Ho saputo o capito da buona fonte che i figli del compianto Silvio Berlusconi, ma soprattutto Pier Silvio, non hanno gradito una lunga intervista- confessione del cardinale Camillo Ruini alla Stampa per il passaggio che li riguarda. E, in effetti, non appare incoraggiante per le tentazioni che essi avvertono ricorrentemente, o si lasciano attribuire da cronisti e retroscenisti, di seguire il padre anche nell’avventura politica.

Il loro cognome del resto è rimasto e rimarrà sempre - ha assicurato il segretario, vice presidente del Consiglio e ministro degli Esteri Antonio Tajani - nel simbolo di Forza Italia. Un nome anch’esso, come un marchio, d’improbabile rimozione. E ciò per quanta concorrenza possano procurare partiti che si rifanno anch’essi all’Italia, a cominciare dai Fratelli d’Italia, appunto, di Giorgia Meloni. Proprio con questo nome il partito della premier è riuscito a dare alla destra le dimensioni neppure immaginate da Gianfranco Fini con la sua Alleanza Nazionale subentrata al Movimento Sociale, tanto modesta di voti da confluire nel partito più largo offertole proprio da Berlusconi.

Salvo uscirne quando a Fini scivolò il piede sul pedale della insofferenza. O ne fu “cacciato”, come lo stesso Fini sostenne dopo avere pubblicamente sfidato l’allora presidente del Consiglio a farlo.
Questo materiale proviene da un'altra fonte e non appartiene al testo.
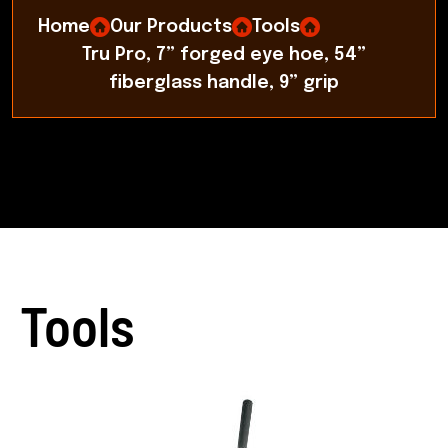
Home
Our Products
Tools
Tru Pro, 7” forged eye hoe, 54”
fiberglass handle, 9” grip
Tools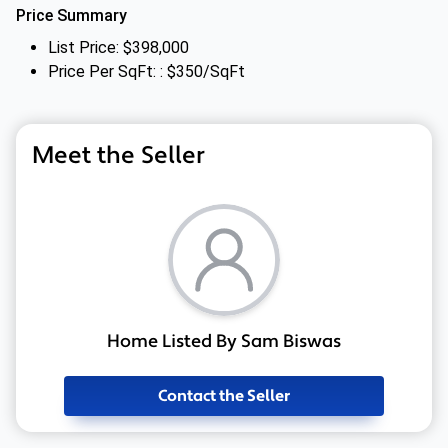
Price Summary
List Price: $398,000
Price Per SqFt: : $350/SqFt
Meet the Seller
Home Listed By Sam Biswas
Contact the Seller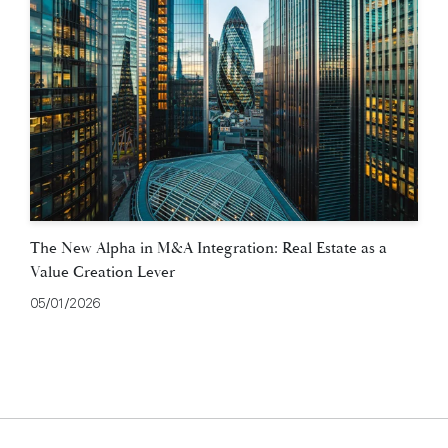
The New Alpha in M&A Integration: Real Estate as a
Value Creation Lever
05/01/2026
Il cardinale Ruini, che di Silvio Berlusconi vincitore delle elezioni politiche del 1994 divenne dichiaratamente amico, e non solo estimatore, ha detto a proposito dei figli, testualmente, non vedendone “la prospettiva” della discesa in campo, come diceva il padre: «Come leader politico Silvio Berlusconi aveva delle doti di carisma. Ma si tratta di talenti personali nella vita pubblica che difficilmente passano da padre in figlio».

Come nel modesto ma prestigioso partito repubblicano accadde a Giorgio La Malfa non succedendo al padre perché preceduto da Giovanni Spadolini, arrivato da presidente a Palazzo Chigi, dove Ugo La Malfa si era affacciato come vice di Aldo Moro tra novembre 1974 e febbraio 1976. Nel richiamo quindi del cardinale Ruini alla improbabilità di una successione dinastica nella politica peraltro di una Repubblica si può anche ritenere che non ci sia stato nulla di veramente personale contro i figli di Berlusconi. Marina, poi, si è spinta pubblicamente di suo sul terreno dei cosiddetti “diritti civili”, dove è facile trovare problemi seri con la Chiesa.
Piuttosto sospetto - con tutte le riserve che meritano i sospetti, anche quelli di tendenza o tradizione andreottiana basati sulla convinzione di “indovinare”- che ai figli di Berlusconi, ma anche al buon Tajani, abbia potuto dare fastidio il riconoscimento del cardinale Ruini al partito della «davvero molto brava» Giorgia Meloni di avere fatto entrare l’Italia in una «certa stabilità».

Garantita dal fatto che «un partito come Fratelli d’Italia può contare all’incirca sul volume di consensi che aveva Forza Italia nel periodo più favorevole». E non ha più.